DATA ENTRIES:
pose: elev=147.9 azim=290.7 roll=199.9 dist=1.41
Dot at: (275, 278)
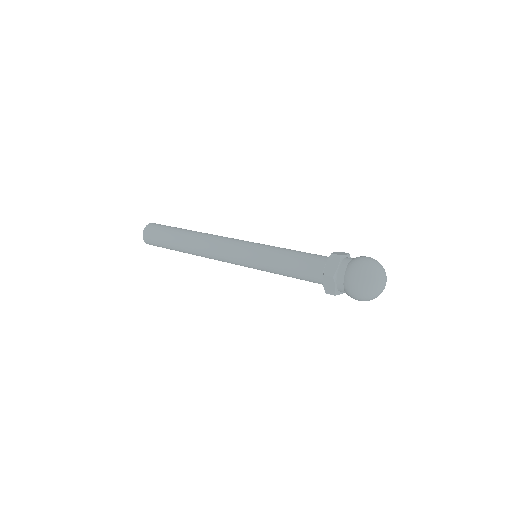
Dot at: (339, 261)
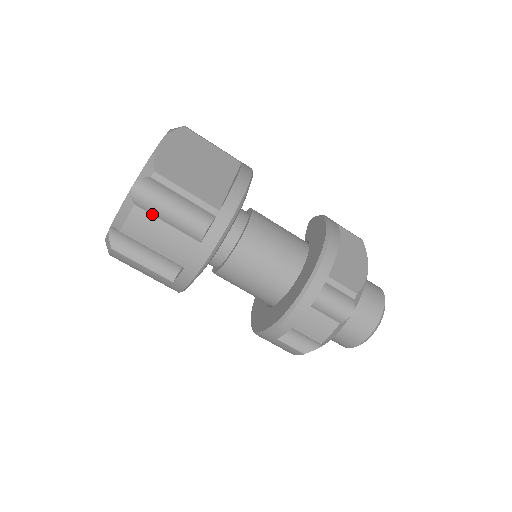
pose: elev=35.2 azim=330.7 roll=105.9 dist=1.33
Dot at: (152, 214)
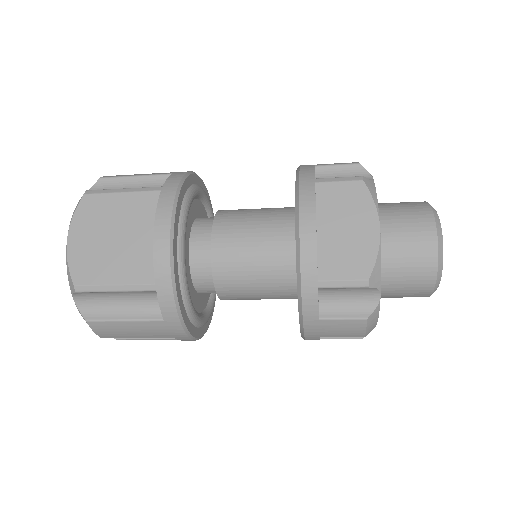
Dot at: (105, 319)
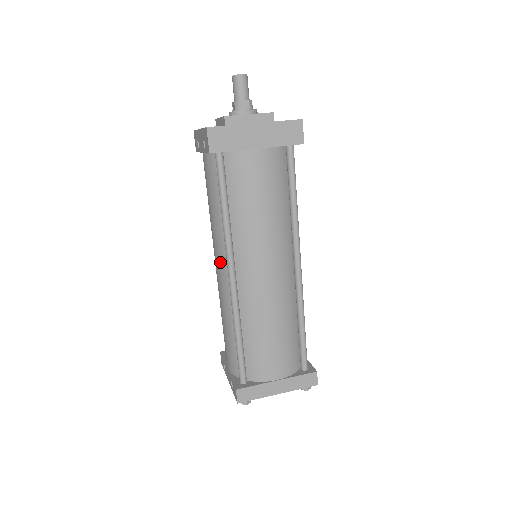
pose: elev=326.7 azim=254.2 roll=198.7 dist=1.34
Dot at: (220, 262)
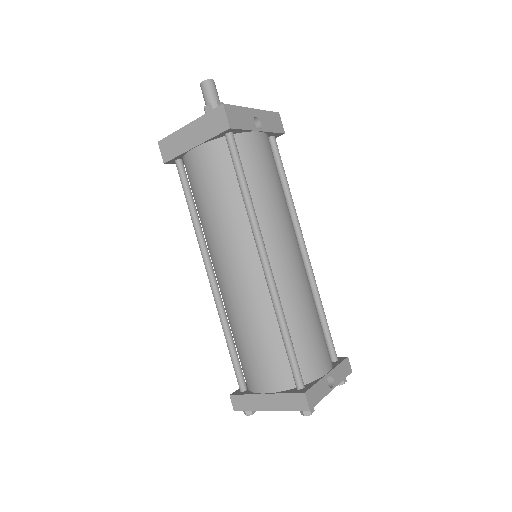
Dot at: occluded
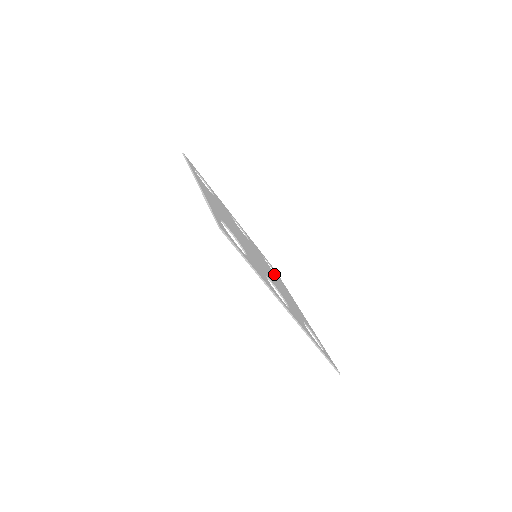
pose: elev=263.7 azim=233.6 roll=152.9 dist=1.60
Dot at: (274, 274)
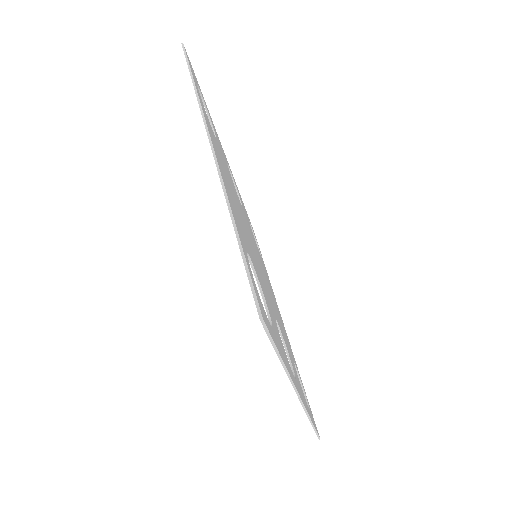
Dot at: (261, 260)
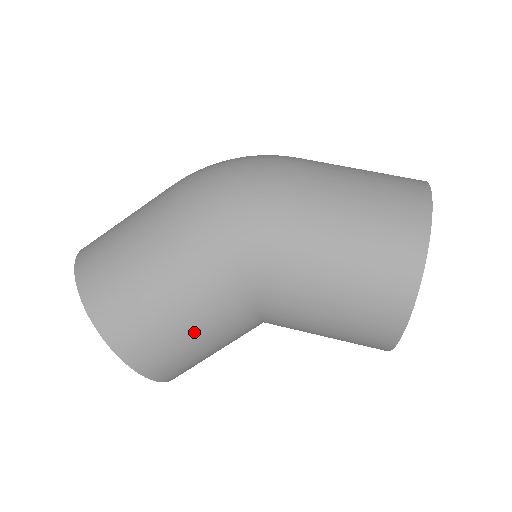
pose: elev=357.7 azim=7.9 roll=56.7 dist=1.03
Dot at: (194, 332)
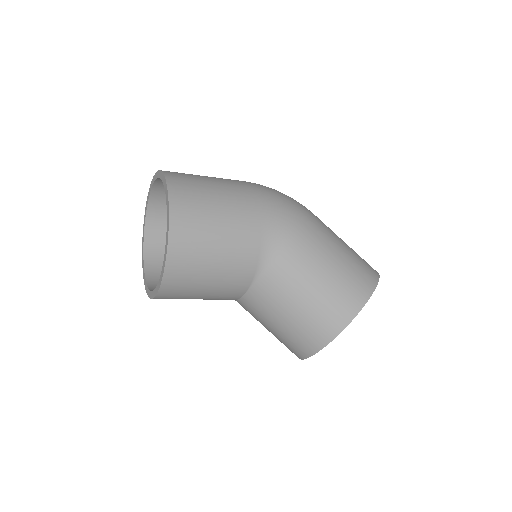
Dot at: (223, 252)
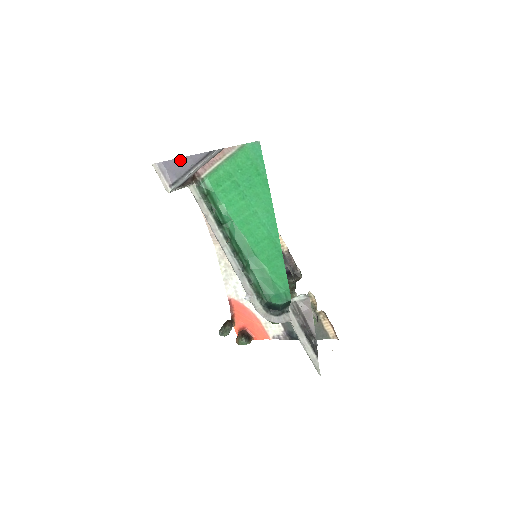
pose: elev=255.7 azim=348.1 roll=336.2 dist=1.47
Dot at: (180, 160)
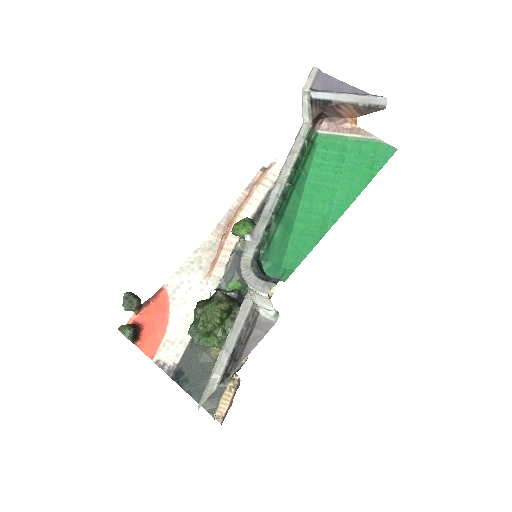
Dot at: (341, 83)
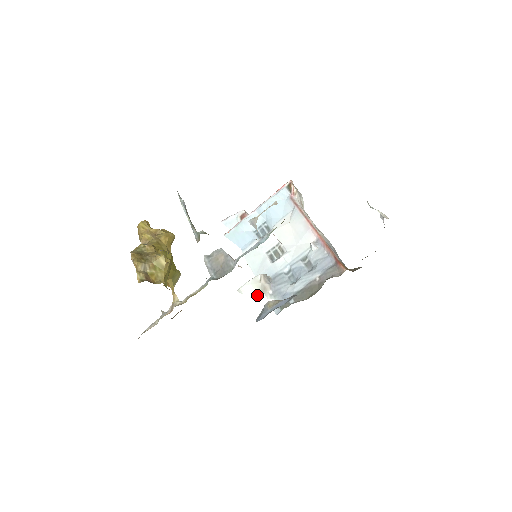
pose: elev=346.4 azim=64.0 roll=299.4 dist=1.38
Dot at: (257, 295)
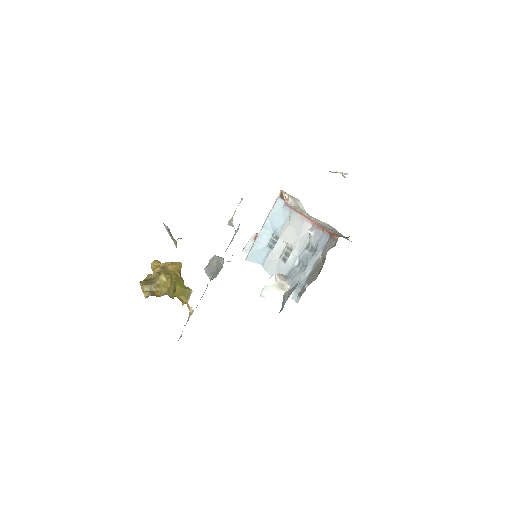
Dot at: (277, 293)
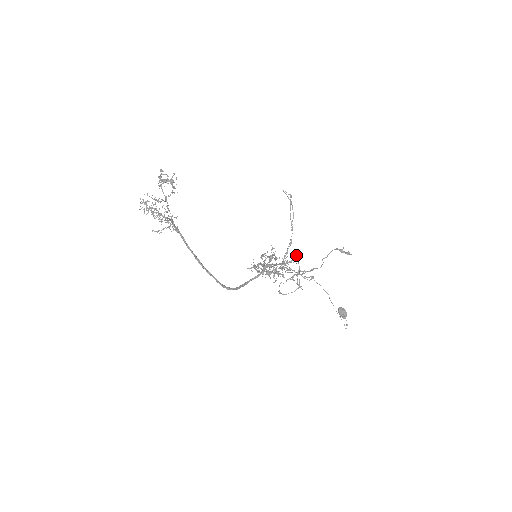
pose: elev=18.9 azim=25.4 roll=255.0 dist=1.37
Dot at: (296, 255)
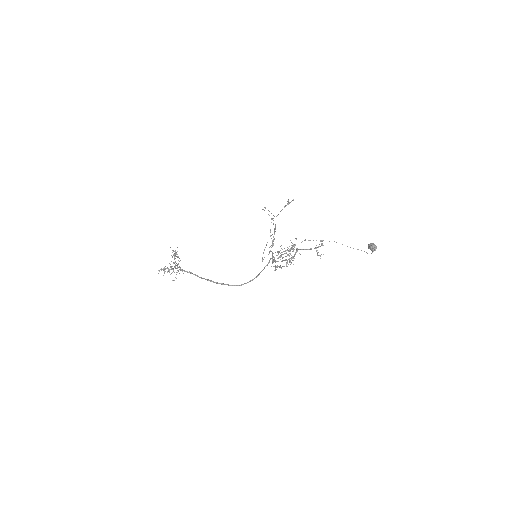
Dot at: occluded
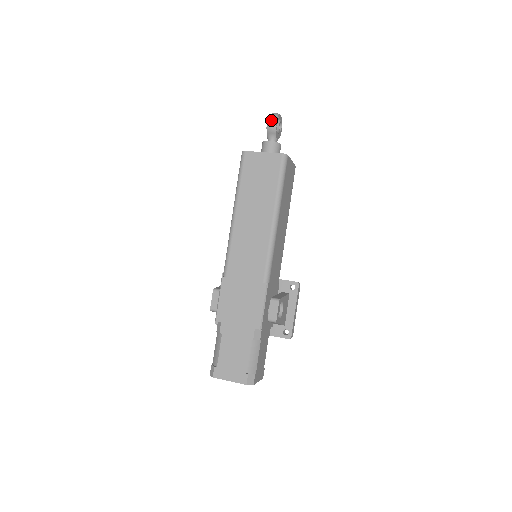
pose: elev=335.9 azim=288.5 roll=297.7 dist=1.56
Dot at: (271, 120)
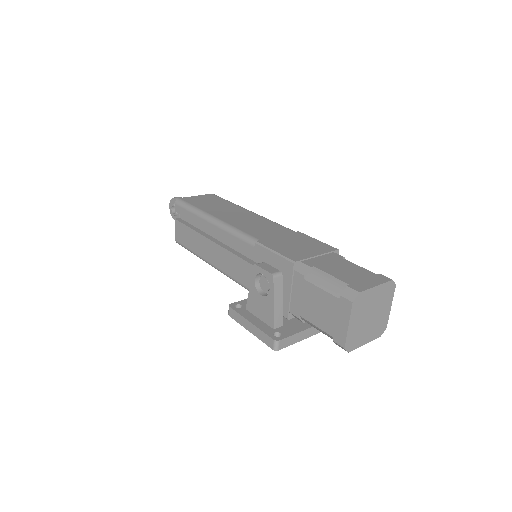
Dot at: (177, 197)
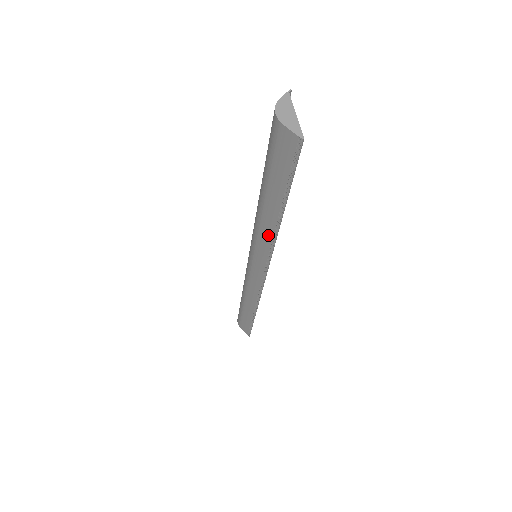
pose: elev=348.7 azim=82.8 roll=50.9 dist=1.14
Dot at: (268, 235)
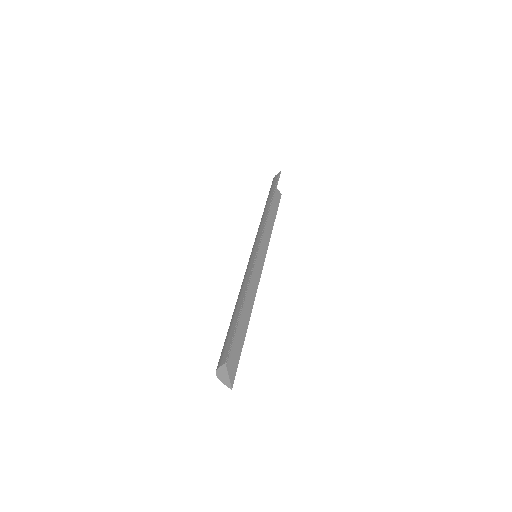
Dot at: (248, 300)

GIVEN TASK:
Rewrite all of the records above with "pose" changed to "camera" and everything else left the same. Leave the pictures out.

REPLY:
camera: elev=147.9 azim=290.7 roll=199.9 dist=1.41
Dot at: (275, 278)
Dot at: (339, 261)
camera: elev=35.2 azim=330.7 roll=105.9 dist=1.33
Dot at: (152, 214)
Dot at: (105, 319)
camera: elev=326.7 azim=254.2 roll=198.7 dist=1.34
Dot at: (220, 262)
Dot at: occluded
camera: elev=263.7 azim=233.6 roll=152.9 dist=1.60
Dot at: (274, 274)
Dot at: (261, 260)
camera: elev=357.7 azim=7.9 roll=56.7 dist=1.03
Dot at: (194, 332)
Dot at: (223, 252)
camera: elev=255.7 azim=348.1 roll=336.2 dist=1.47
Dot at: (180, 160)
Dot at: (341, 83)
camera: elev=346.4 azim=64.0 roll=299.4 dist=1.38
Dot at: (257, 295)
Dot at: (277, 293)
camera: elev=18.9 azim=25.4 roll=255.0 dist=1.37
Dot at: (296, 255)
Dot at: occluded
camera: elev=335.9 azim=288.5 roll=297.7 dist=1.56
Dot at: (271, 120)
Dot at: (177, 197)
camera: elev=348.7 azim=82.8 roll=50.9 dist=1.14
Dot at: (268, 235)
Dot at: (248, 300)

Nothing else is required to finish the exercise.